> **原文摘录**
☆ ☆ ☆ ☆

定积分 2 ¶

练习 ¶

被积函数中含有变限积分函数的定积分计算 ¶

例题 1

设 \(f(x)=\displaystyle\int_{0}^{x} \dfrac{\sin t}{\pi - t} \mathrm{d}t\)，计算 \(\displaystyle\int_{0}^{\pi} f(x) \mathrm{d}x\)

Success

利用分部积分法：

\[ \begin{aligned} \displaystyle\int_{0}^{\pi} f(x) \mathrm{d}x &= x f(x) \bigg|_{0}^{\pi} - \displaystyle\int_{0}^{\pi} x \mathrm{d}f(x) \\ &= \pi f(\pi) - \displaystyle\int_{0}^{\pi} x \cdot \dfrac{\sin x}{\pi - x} \mathrm{d}x \\ &= \pi \displaystyle\int_{0}^{\pi} \dfrac{\sin t}{\pi - t} \mathrm{d}t - \displaystyle\int_{0}^{\pi} \dfrac{x \sin x}{\pi - x} \mathrm{d}x \\ &= \displaystyle\int_{0}^{\pi} \dfrac{(\pi - x) \sin x}{\pi - x} \mathrm{d}x = \displaystyle\int_{0}^{\pi} \sin x \mathrm{d}x = 2 \end{aligned} \]

类题 1

设 \(f(x)=\displaystyle\int_{1}^{x} \dfrac{\ln(1+t)}{t} \mathrm{d}t\)，计算 \(\displaystyle\int_{0}^{1} \dfrac{f(x)}{\sqrt{x}} \mathrm{d}x\)

☆ ☆ ☆ ☆

> **所给数据**
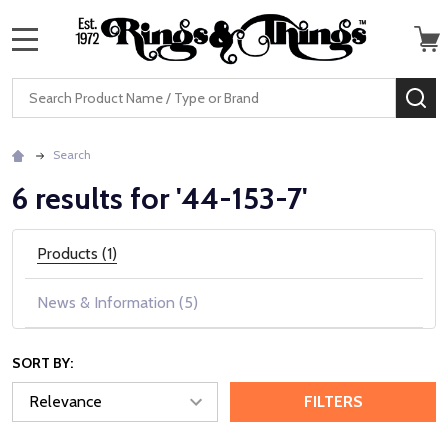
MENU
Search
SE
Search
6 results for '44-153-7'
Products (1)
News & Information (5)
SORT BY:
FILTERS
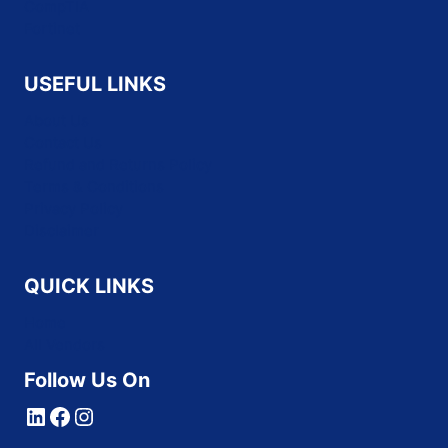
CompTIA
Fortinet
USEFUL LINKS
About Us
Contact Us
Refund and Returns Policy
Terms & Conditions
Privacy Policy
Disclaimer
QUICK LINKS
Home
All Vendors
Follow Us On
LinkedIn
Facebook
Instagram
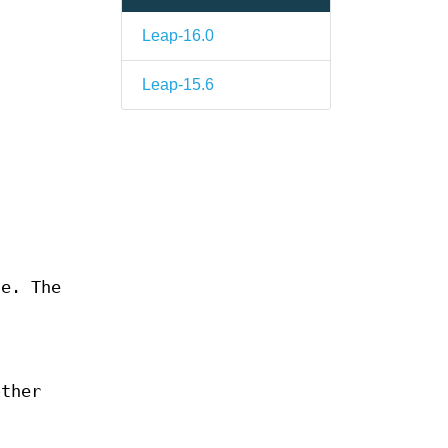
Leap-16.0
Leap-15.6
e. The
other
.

☆ ☆ ☆ ☆

> **问题**
1) 请把上面数据行里的“Search”一律换成“Lookup”，其余内容保持不变，重新写出这些行，图片不要包括在内。
2) 从最后一句之后，接着写定积分练习。
定积分练习与这些数据行彼此无关。

> **参考答案**
1)
MENU
Lookup
SE
Lookup
6 results for '44-153-7'
Products (1)
News & Information (5)
SORT BY:
FILTERS
CompTIA
Fortinet
USEFUL LINKS
About Us
Contact Us
Refund and Returns Policy
Terms & Conditions
Privacy Policy
Disclaimer
QUICK LINKS
Home
All Vendors
Follow Us On
LinkedIn
Facebook
Instagram
Leap-16.0
Leap-15.6
e. The
other
.

2)
Success

\[ \begin{aligned} \displaystyle\int_{0}^{1} \dfrac{f(x)}{\sqrt{x}} \mathrm{d}x &= 2\displaystyle\int_{0}^{1} f(x) \mathrm{d}\sqrt{x} = 2\sqrt{x} f(x) \bigg|_{0}^{1} - 2\displaystyle\int_{0}^{1} \sqrt{x} \mathrm{d}f(x) \\ &= -2 \displaystyle\int_{0}^{1} \sqrt{x} \dfrac{\ln(1+x)}{x} \mathrm{d}x \xrightarrow{x \to x^2} -4 \displaystyle\int_{0}^{1} \ln(1+x^2) \mathrm{d}x \\ &= -4 \ln 2 + 8 \displaystyle\int_{0}^{1} \dfrac{x^2}{1+x^2} \mathrm{d}x = 8 - 2\pi - 4\ln 2 \end{aligned} \]

类题 2

设 \(f''(x)=\arctan(x-1)^2\)，且 \(f(0)=0\)，求 \(I=\displaystyle\int_{0}^{1} f(x) \mathrm{d}x\)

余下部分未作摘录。